Une mesure jugée injuste
La controverse se focalise sur l’injustice que subissent les motards. Ceux-ci s’indignent d’être contraints de soumettre leurs véhicules méticuleusement entretenus à un contrôle technique. Cette mesure serait imposée à cause d’une minorité de motards peu scrupuleux.
Les motards soulignent également le manque de formation des contrôleurs. Eric Thiollier critique le fait de devoir payer 80 euros pour un contrôle effectué par quelqu’un qui « ne connaît pas les motos ».
Un boycott du contrôle technique envisagé
Dans ce contexte, certains motards envisagent un boycott du contrôle technique. Frédéric Jeorge, motard dans les Alpes, déclare qu’il ne présentera « certainement pas » son véhicule au contrôle technique. Laurent, un autre motard, partage cet avis et s’exclame : « Je boycotte le contrôle technique ».

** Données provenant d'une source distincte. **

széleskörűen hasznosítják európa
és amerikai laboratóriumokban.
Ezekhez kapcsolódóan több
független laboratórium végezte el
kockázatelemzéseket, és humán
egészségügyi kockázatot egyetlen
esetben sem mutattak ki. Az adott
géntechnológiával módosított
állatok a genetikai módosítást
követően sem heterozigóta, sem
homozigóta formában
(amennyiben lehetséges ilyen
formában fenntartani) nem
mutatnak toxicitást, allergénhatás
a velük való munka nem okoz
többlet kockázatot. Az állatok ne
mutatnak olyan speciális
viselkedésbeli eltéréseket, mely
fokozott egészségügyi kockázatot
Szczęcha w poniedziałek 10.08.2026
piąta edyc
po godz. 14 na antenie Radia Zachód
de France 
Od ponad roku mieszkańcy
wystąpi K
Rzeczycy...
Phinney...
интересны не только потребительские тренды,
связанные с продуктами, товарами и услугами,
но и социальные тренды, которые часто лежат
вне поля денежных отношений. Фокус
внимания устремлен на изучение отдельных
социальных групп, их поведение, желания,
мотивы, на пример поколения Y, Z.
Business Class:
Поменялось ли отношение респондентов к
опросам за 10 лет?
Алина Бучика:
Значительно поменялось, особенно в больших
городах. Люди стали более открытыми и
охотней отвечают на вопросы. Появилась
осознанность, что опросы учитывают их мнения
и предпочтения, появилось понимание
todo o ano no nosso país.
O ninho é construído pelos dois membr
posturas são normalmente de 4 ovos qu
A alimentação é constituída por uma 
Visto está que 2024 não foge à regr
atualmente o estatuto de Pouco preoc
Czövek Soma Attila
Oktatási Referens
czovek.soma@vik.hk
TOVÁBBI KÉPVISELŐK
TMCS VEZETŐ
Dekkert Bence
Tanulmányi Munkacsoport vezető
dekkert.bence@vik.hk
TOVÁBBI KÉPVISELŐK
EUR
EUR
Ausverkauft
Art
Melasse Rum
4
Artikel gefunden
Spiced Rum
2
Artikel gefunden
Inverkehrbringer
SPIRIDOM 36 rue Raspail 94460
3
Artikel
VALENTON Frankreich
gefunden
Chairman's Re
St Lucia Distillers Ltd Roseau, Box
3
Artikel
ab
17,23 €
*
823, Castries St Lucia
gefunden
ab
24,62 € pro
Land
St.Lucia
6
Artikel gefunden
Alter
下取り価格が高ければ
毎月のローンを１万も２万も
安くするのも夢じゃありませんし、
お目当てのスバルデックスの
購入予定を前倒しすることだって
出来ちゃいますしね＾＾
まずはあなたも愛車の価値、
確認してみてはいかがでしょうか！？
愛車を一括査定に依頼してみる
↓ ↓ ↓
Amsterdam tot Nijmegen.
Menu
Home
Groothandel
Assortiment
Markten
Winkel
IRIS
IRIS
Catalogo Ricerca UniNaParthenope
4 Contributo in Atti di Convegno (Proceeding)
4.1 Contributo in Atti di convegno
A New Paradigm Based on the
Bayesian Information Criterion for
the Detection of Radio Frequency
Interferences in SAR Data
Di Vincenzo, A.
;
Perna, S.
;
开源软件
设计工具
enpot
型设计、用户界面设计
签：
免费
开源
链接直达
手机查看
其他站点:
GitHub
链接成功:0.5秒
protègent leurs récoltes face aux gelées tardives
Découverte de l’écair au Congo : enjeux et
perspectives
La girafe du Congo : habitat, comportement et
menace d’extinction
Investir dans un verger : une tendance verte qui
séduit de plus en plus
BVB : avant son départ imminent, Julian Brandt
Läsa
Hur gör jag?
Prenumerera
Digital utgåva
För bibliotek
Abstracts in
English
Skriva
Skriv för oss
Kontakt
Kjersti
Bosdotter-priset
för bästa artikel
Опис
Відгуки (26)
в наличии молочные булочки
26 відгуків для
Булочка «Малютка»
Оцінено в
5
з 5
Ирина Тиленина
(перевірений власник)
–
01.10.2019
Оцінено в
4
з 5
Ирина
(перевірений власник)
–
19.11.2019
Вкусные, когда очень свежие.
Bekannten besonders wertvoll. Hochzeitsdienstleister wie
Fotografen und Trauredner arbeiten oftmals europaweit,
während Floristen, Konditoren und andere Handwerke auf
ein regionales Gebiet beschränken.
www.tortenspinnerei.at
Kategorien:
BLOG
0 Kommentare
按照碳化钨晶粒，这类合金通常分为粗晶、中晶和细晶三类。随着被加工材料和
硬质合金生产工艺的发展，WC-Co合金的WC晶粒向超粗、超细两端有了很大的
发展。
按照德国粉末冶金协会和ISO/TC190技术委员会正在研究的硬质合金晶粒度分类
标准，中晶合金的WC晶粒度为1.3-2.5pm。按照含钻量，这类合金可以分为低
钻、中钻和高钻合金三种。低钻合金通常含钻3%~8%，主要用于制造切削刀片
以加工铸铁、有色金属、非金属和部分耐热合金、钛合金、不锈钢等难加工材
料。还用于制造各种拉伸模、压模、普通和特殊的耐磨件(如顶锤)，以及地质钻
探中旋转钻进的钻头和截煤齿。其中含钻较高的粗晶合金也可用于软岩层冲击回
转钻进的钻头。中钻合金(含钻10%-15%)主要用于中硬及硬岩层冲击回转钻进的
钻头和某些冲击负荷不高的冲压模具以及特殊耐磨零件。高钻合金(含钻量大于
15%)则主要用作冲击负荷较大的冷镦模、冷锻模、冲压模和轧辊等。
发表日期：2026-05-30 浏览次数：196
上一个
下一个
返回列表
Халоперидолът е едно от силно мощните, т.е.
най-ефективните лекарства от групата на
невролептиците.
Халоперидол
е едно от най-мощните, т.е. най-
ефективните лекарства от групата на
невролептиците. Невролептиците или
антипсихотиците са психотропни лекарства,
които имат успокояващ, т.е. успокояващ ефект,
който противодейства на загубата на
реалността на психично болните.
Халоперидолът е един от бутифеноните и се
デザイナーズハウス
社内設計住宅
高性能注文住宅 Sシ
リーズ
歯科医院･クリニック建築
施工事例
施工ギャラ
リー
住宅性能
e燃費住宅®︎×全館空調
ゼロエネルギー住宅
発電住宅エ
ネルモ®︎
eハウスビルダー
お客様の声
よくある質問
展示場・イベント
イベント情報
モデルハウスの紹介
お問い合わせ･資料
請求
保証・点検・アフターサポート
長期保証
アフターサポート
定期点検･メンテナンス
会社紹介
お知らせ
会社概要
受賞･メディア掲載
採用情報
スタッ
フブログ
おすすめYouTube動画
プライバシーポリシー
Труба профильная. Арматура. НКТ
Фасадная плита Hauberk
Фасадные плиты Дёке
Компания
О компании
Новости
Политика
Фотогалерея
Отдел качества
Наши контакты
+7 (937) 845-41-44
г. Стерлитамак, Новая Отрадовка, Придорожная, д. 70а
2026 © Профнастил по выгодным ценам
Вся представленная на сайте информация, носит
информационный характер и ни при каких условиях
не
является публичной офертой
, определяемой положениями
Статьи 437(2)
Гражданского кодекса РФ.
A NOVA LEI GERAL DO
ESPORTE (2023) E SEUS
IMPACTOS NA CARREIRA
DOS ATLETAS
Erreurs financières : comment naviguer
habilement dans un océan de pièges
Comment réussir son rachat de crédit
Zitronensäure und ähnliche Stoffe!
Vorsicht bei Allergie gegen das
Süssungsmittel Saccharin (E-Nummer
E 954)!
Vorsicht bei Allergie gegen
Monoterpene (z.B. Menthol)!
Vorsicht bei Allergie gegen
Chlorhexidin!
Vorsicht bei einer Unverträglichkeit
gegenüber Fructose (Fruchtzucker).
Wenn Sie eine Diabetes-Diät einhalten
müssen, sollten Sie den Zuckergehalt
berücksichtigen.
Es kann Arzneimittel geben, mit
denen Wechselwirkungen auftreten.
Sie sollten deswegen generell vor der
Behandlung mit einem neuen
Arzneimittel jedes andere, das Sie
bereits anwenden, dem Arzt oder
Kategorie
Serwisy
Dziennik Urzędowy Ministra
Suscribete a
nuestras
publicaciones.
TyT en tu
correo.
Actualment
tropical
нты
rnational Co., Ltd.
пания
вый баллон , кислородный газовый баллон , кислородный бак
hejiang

Laurent appelle à la « désobéissance civile », envisageant une coalition des agriculteurs, motards, taxis, chauffeurs routiers qui pourraient se regrouper pour faire entendre leur voix.
Des voix en faveur du contrôle technique
Malgré les contestations, certaines voix s’élèvent en faveur du contrôle technique. Franck-Olivier Torro, porte-parole de l’association Ras-le-Scoot, se dit « très favorable » au contrôle technique imposé aux deux-roues motorisés. Il souligne que cette mesure permettrait de « contrôler les niveaux de nuisances atmosphériques et sonores. »
En somme, le débat sur le contrôle technique des deux-roues est loin d’être terminé et les positions des uns et des autres restent fortement polarisées.